Recall that given a vector state feedback gains, \textbf{K}, we derived a formula for K_r based on matching the steady-state for the reference input (if it has one) to the steady-state of the output. But for the propeller arm examples we have done in lab, the formula for K_r,

K_r = \frac{-1}{\left(\textbf{C} (\textbf{A} - \textbf{B}\textbf{K})^{-1} \textbf{B}\right)},

always resulted in a K_r that was always equal to one of the state-feedback gains. What we saw in lab is not always the case, but often is, and with a little linear algebra trick we will see why.

When we create SISO state-space models for systems of interest, we often find it convenient to pick representations in which only one of the elements of \textbf{B} and one of the elements of \textbf{C} are nonzero, and those nonzero elements are equal to one. We did exactly that for the Lmotor-driven arm model, by setting

\textbf{B} = \begin{bmatrix} 1 \\ 0 \\ 0 \end{bmatrix}, \;\;\; \textbf{C} = \begin{bmatrix} 0&0 & 1\end{bmatrix}.

For our specific \textbf{B} and \textbf{C}, the value of K_r depends on only one element of the inverse of (\textbf{A} - \textbf{B}\textbf{K})^{-1}. For what i,j is

K_r = \frac{-1}{(\textbf{A} - \textbf{B}\textbf{K})^{-1}_{i,j}}

Enter your answer in python format. So if your answer is i=2 and j=3, enter

[2,3]

[i,j]=

When calculating the inverse of a matrix \textbf{M}, it is sometimes helpful to recall that if the inverse of the matrix exists, then

\textbf{M} \textbf{M}^{-1} = \begin{bmatrix} 1 & 0 & ... & ... & 0\\ 0 & 1 & 0 & ... & 0 \\ \vdots & \ddots & \ddots & \ddots & \vdots \\ 0 & ... & 0 & 1 & 0\\ 0 & ... & 0 & 0 & 1 \end{bmatrix} = \textbf{I}

In particular, if we are interested in computing the first column of M^{-1}, all we have to do is find a vector \textbf{w} for which

\textbf{M} \textbf{w} = \begin{bmatrix} 1 \\ 0 \\ \vdots\\ 0 \end{bmatrix}.

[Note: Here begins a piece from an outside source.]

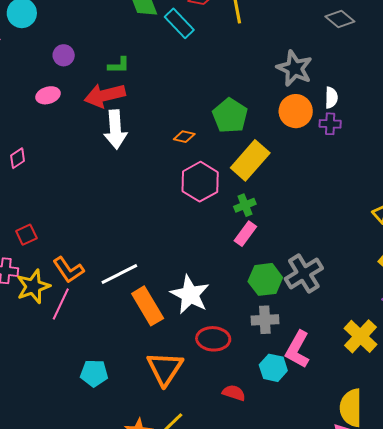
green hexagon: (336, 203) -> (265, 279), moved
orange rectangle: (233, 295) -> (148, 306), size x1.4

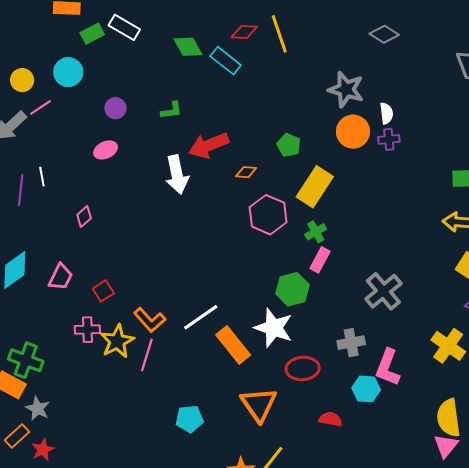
red arrow: (105, 95) -> (209, 145), moved
green pentagon: (230, 116) -> (289, 145), size x0.7
green hexagon: (265, 279) -> (292, 289), moved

This column at a time approach to finding inverses is particularly helpful when the nonzero entries of \textbf{M} have a certain structure. For example, suppose \textbf{M} has an inverse, and in addition, the only nonzero element of the 5^{th} column of \textbf{M} is M_{1,5} = 25. For this example, the first column of \textbf{M}^{-1} will have only one nonzero (do you see why?). In what row is that nonzero, and what is its value?

row =

value =

The above observation will help you understand when K_r will be equal to one of the state gains. In particular, suppose you remove the elastic bands from the motor. Then K_b = 0 in the model, and in the open loop case, nothing depends directly on arm angle. For this K_b = 0 case, give an expression for K_r in terms of the three state gains (in answering the question, denote the three state gains as 'K1', 'K2' and 'K3').

Kr=

Suppose the elastic bands are back on the motor, so that K_b = -0.1, and the arm torque is still dependent on state gains are

\textbf{K} = \begin{bmatrix} 1&2 & 10\end{bmatrix},

what is the numerical value of K_r?

Kr=

The model for the propeller-levitated arm we used in lab is like the Lmotor-driven arm without elastic bands. Nothing in the propeller-arm model depended directly on arm angle, and as a result, K_r was always equal to K_{angle}.